Senaryo yazarken bir eser ortaya koymanın tatmininin yaşanamayacağını çünkü gerekli imkânlar sağlanmadığı sürece o eserin ortaya çıkmayacağını söyleyen Arslan, “Bu da oldukça zorlayıcı bir şey bence motive etmesi anlamında senaryo yazarken bir eser ortaya koyma tatminini bile yaşayamıyorsunuz. Çünkü o bütçeleri, o imkânları, o ekibi bulamadığınız sürece o eser hala ortaya çıkmayacak” ifadelerinin altını çizdi.
“Bazen Çok Uğraşmamak Senaryonun Sağlığı Açısından İyi Oluyor”
Düşünceleri senaryoya dökmeye başlamanın fikrin somutlaştığı evre olduğunu söyleyen Büyüktaş, “Senaryo öncesine kadar gerçekten birazcık daha soyut ilerliyor süreç. O yüzden o anın çok biricik olduğunu düşünüyorum. Bazen mesela hiç üstüne düşünmek veya yazmak istemiyorum bir süre onu nadasa bırakmak bana çok iyi geliyor. O nadasa bırakma sürecinde çünkü geriye döndüğümde farkında olmadan üstüne bambaşka şeyler eklemiş bir halde buluyorum kendimi. Bazen çok uğraşmamak, didiklememek de senaryonun sağlığı açısından iyi olabiliyor” dedi.

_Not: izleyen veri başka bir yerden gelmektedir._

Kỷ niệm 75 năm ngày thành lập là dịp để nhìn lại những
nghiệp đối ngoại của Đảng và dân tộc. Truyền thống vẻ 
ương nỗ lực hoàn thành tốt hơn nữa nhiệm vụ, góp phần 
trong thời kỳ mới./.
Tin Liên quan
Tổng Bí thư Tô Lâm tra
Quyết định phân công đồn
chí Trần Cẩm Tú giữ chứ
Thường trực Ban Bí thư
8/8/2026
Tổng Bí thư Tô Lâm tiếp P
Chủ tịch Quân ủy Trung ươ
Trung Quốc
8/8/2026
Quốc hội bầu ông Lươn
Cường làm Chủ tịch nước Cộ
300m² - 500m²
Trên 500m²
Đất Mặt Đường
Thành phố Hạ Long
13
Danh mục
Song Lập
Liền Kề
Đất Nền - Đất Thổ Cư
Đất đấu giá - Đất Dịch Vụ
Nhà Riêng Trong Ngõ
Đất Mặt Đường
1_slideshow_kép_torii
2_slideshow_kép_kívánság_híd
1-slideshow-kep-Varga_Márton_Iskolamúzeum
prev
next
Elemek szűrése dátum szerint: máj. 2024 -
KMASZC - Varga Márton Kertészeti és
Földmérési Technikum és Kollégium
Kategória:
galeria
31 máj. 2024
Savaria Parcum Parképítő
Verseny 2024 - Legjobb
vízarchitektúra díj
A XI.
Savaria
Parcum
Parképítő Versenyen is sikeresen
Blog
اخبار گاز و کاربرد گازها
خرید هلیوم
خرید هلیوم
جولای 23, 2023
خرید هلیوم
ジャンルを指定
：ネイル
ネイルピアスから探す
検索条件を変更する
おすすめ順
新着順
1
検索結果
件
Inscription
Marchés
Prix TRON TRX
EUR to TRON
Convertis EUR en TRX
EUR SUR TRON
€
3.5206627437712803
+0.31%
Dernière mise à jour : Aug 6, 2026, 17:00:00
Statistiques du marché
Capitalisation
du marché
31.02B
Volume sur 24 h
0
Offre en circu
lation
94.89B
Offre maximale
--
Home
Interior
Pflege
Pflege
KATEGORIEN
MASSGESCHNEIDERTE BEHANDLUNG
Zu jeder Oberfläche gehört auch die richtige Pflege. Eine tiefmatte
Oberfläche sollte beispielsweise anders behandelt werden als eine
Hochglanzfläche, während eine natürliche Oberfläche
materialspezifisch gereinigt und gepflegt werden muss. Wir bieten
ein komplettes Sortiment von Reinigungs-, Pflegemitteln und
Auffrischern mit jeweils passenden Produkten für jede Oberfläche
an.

Bir set ortamında profesyonellik üzerine değerlendirmelerde bulunan Büyüktaş, öğrenci kimliğiyle çalışmanın avantajlarına değindi: “Öğrenci olduğunuzda genellikle sizden büyük bir beklenti olmuyor ve bu kimlikle birçok sorunu çözebiliyorsunuz. Ancak profesyonel bir sete adım attığınızda, geçmişte yaptıklarınızın ne kadar ‘öğrenci işi’ olduğunu fark ediyorsunuz.”
Kısa film ile uzun metraj film sektörlerinin farklı dinamiklere sahip olduğunu vurgulayan Büyüktaş, bu ayrımın hem Türkiye’de hem de dünya genelinde tartışılan bir konu olduğunu belirtti ve kısa filmin alıcısının oldukça sınırlı ve genellikle entelektüel bir izleyici kitlesi olduğuna vurgu yaptı.
Her sinemacının, filmografisinin hayata geçirilemeyen projelerden oluşan bir “film mezarlığı” ya da “senaryo mezarlığı” olduğunu belirten Büyüktaş, bu durumun sektörün doğal bir parçası olduğunu ifade etti: “Gerçekleşmesini çok istediğiniz fikirlerin hayata geçirilememesi moral bozabilir ancak bu tamamen küsmek için geçerli bir sebep değil.”
“Derdimizin Peşinden Gitmeliyiz, Yoksa O Bizi Yiyip Bitirecek”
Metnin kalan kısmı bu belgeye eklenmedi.